Objetivos:
1. ¿Cómo queda en inglés esta oración del texto sobre Etiopía y Eritrea: «Un día después, también en la ciudad saudí, Afewerki hacía las paces con el presidente de Yibuti, Ismail Omar Guelleh.»?
2. ¿Puedes convertir en una lista breve el párrafo del texto sobre Etiopía y Eritrea que empieza con «La reconciliación entre Etiopía y Eritrea», conservando sus datos principales?

Texto seleccionado:
+++++

La reconciliación entre Etiopía y Eritrea, cuyos gobiernos mantenían un contencioso fronterizo desde el fin de la guerra de dos años (1998-2000), ha rebajado la tensión en una región de gran interés estratégico. En unas semanas, Etiopía y Eritrea han reabierto sus respectivas embajadas, restablecido las conexiones aéreas y telefónicas, abierto puestos fronterizos y abandonado el lenguaje beligerante de antaño. La paz se firmaba en Yeda, el 16 de septiembre, en un encuentro entre el primer ministro etíope Abiy Ahmed y el presidente eritreo Isaias Afewerki, bajo la tutela del rey saudí Salman. Un día después, también en la ciudad saudí, Afewerki hacía las paces con el presidente de Yibuti, Ismail Omar Guelleh. El conflicto entre Eritrea y Yibuti se remontaba a 2008, con la ocupación eritrea de Ras Doumeira, una zona fronteriza en litigio en la que los dos países libraron una breve guerra.

+++++

Entradas mostradas:
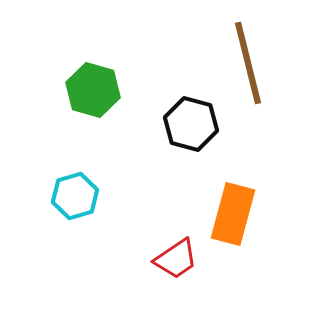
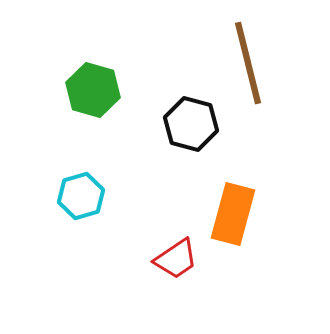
cyan hexagon: moved 6 px right
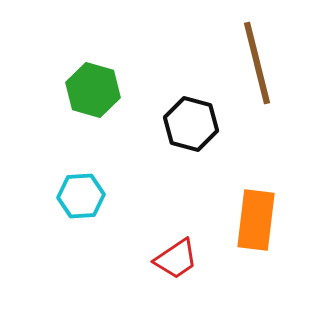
brown line: moved 9 px right
cyan hexagon: rotated 12 degrees clockwise
orange rectangle: moved 23 px right, 6 px down; rotated 8 degrees counterclockwise
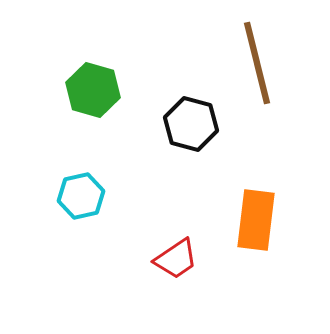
cyan hexagon: rotated 9 degrees counterclockwise
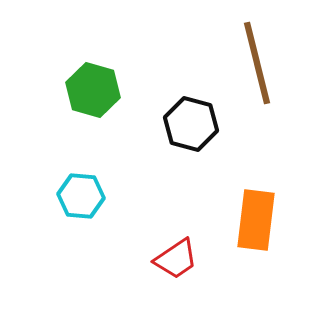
cyan hexagon: rotated 18 degrees clockwise
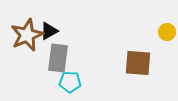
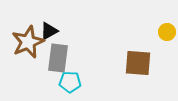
brown star: moved 1 px right, 7 px down
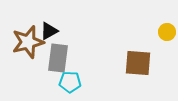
brown star: rotated 8 degrees clockwise
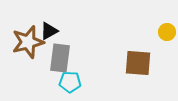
gray rectangle: moved 2 px right
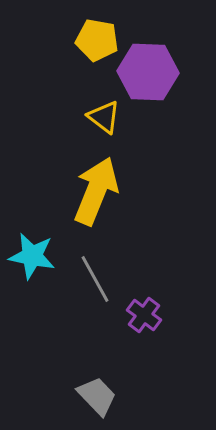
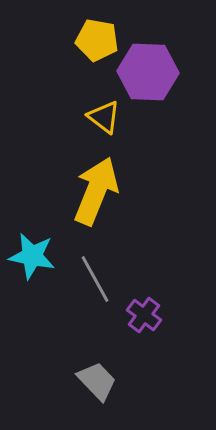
gray trapezoid: moved 15 px up
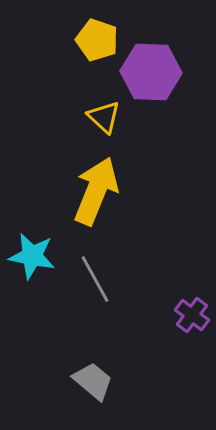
yellow pentagon: rotated 9 degrees clockwise
purple hexagon: moved 3 px right
yellow triangle: rotated 6 degrees clockwise
purple cross: moved 48 px right
gray trapezoid: moved 4 px left; rotated 6 degrees counterclockwise
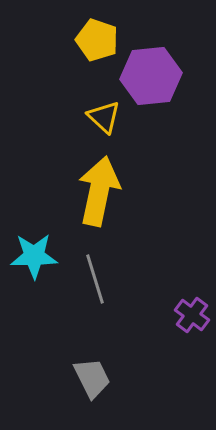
purple hexagon: moved 4 px down; rotated 8 degrees counterclockwise
yellow arrow: moved 3 px right; rotated 10 degrees counterclockwise
cyan star: moved 2 px right; rotated 12 degrees counterclockwise
gray line: rotated 12 degrees clockwise
gray trapezoid: moved 1 px left, 3 px up; rotated 24 degrees clockwise
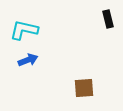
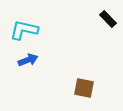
black rectangle: rotated 30 degrees counterclockwise
brown square: rotated 15 degrees clockwise
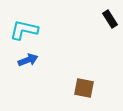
black rectangle: moved 2 px right; rotated 12 degrees clockwise
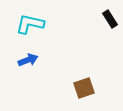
cyan L-shape: moved 6 px right, 6 px up
brown square: rotated 30 degrees counterclockwise
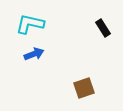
black rectangle: moved 7 px left, 9 px down
blue arrow: moved 6 px right, 6 px up
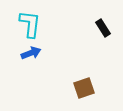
cyan L-shape: rotated 84 degrees clockwise
blue arrow: moved 3 px left, 1 px up
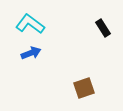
cyan L-shape: rotated 60 degrees counterclockwise
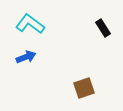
blue arrow: moved 5 px left, 4 px down
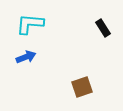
cyan L-shape: rotated 32 degrees counterclockwise
brown square: moved 2 px left, 1 px up
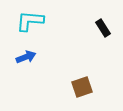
cyan L-shape: moved 3 px up
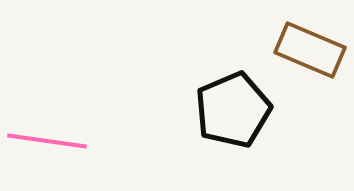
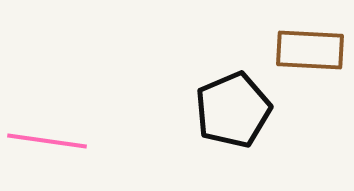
brown rectangle: rotated 20 degrees counterclockwise
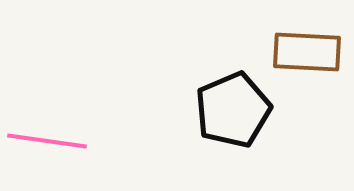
brown rectangle: moved 3 px left, 2 px down
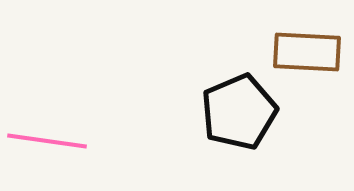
black pentagon: moved 6 px right, 2 px down
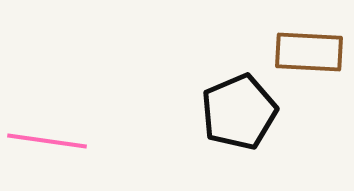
brown rectangle: moved 2 px right
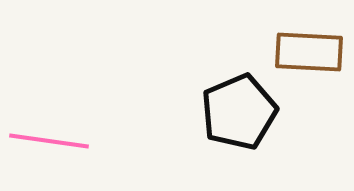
pink line: moved 2 px right
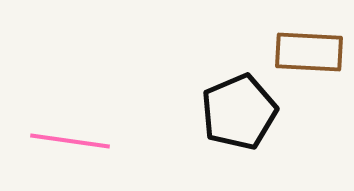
pink line: moved 21 px right
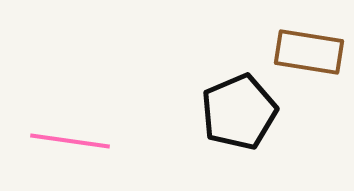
brown rectangle: rotated 6 degrees clockwise
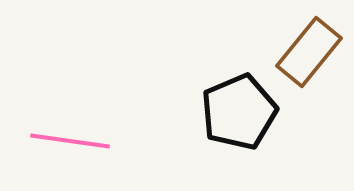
brown rectangle: rotated 60 degrees counterclockwise
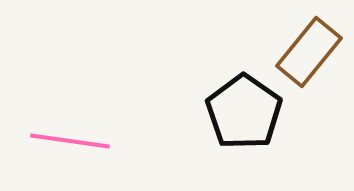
black pentagon: moved 5 px right; rotated 14 degrees counterclockwise
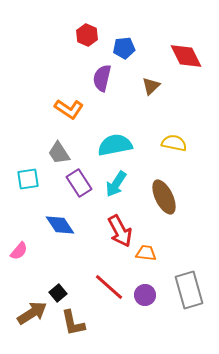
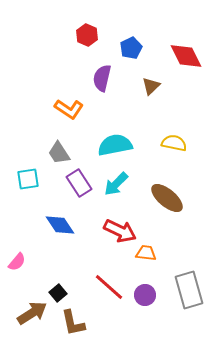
blue pentagon: moved 7 px right; rotated 20 degrees counterclockwise
cyan arrow: rotated 12 degrees clockwise
brown ellipse: moved 3 px right, 1 px down; rotated 24 degrees counterclockwise
red arrow: rotated 36 degrees counterclockwise
pink semicircle: moved 2 px left, 11 px down
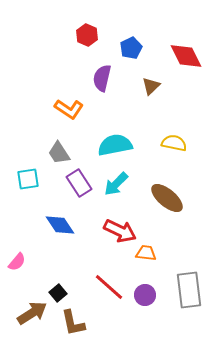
gray rectangle: rotated 9 degrees clockwise
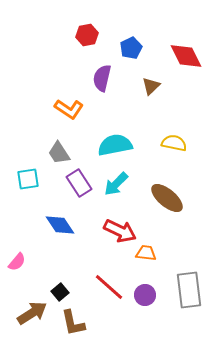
red hexagon: rotated 25 degrees clockwise
black square: moved 2 px right, 1 px up
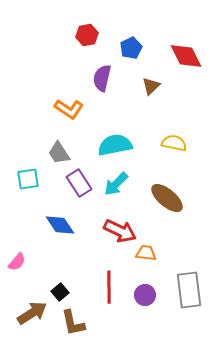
red line: rotated 48 degrees clockwise
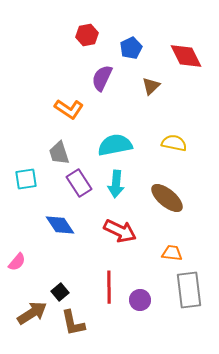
purple semicircle: rotated 12 degrees clockwise
gray trapezoid: rotated 15 degrees clockwise
cyan square: moved 2 px left
cyan arrow: rotated 40 degrees counterclockwise
orange trapezoid: moved 26 px right
purple circle: moved 5 px left, 5 px down
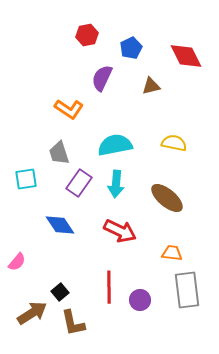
brown triangle: rotated 30 degrees clockwise
purple rectangle: rotated 68 degrees clockwise
gray rectangle: moved 2 px left
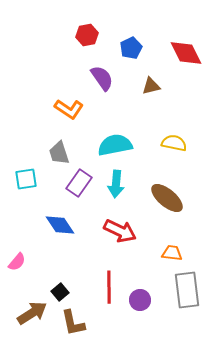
red diamond: moved 3 px up
purple semicircle: rotated 120 degrees clockwise
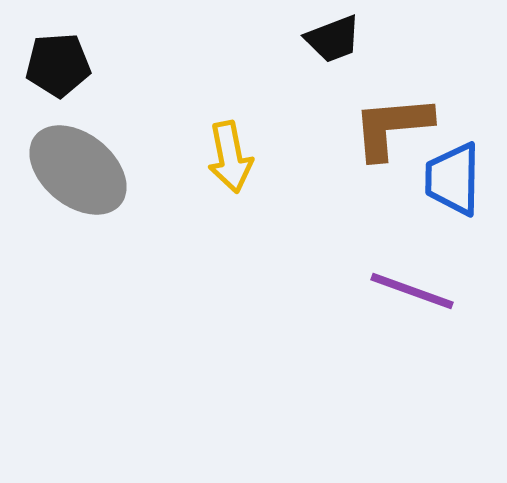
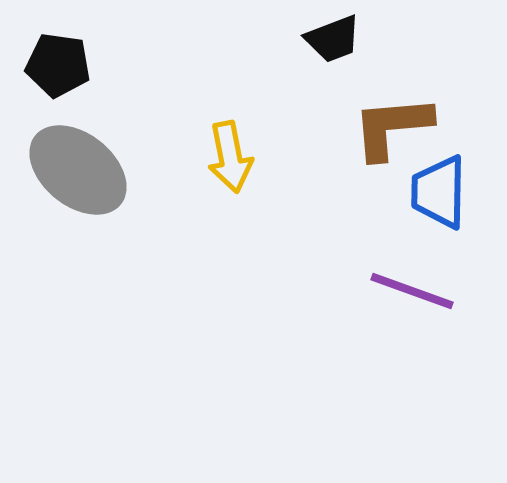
black pentagon: rotated 12 degrees clockwise
blue trapezoid: moved 14 px left, 13 px down
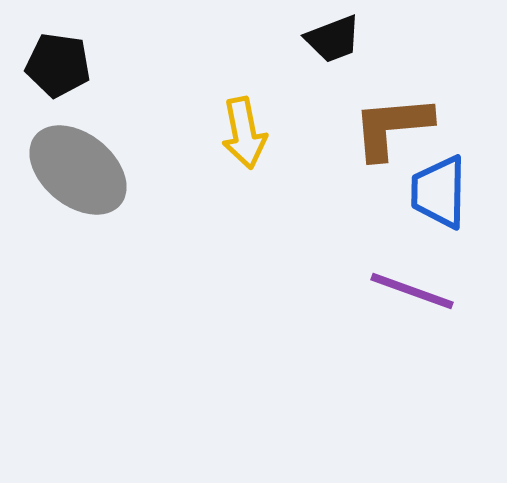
yellow arrow: moved 14 px right, 24 px up
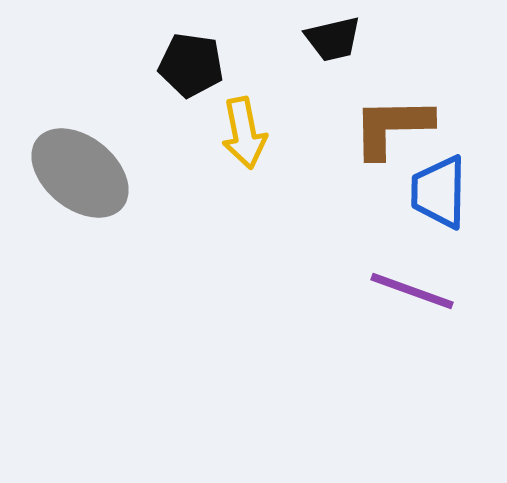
black trapezoid: rotated 8 degrees clockwise
black pentagon: moved 133 px right
brown L-shape: rotated 4 degrees clockwise
gray ellipse: moved 2 px right, 3 px down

+++++

Respuestas por tarea:
1. One day later, also in the Saudi city, Afewerki made peace with the president of Djibouti, Ismail Omar Guelleh.

2.
- Etiopía y Eritrea se han reconciliado tras un contencioso fronterizo que venía del fin de la guerra de 1998-2000, lo que ha rebajado la tensión en una región de gran interés estratégico.
- En unas semanas reabrieron sus embajadas, restablecieron las conexiones aéreas y telefónicas, abrieron puestos fronterizos y abandonaron el lenguaje beligerante.
- La paz se firmó en Yeda el 16 de septiembre entre el primer ministro etíope Abiy Ahmed y el presidente eritreo Isaias Afewerki, bajo la tutela del rey saudí Salman.
- Al día siguiente, también en Yeda, Afewerki hizo las paces con el presidente de Yibuti, Ismail Omar Guelleh.
- El conflicto entre Eritrea y Yibuti databa de 2008, cuando Eritrea ocupó Ras Doumeira, zona fronteriza en litigio donde ambos países libraron una breve guerra.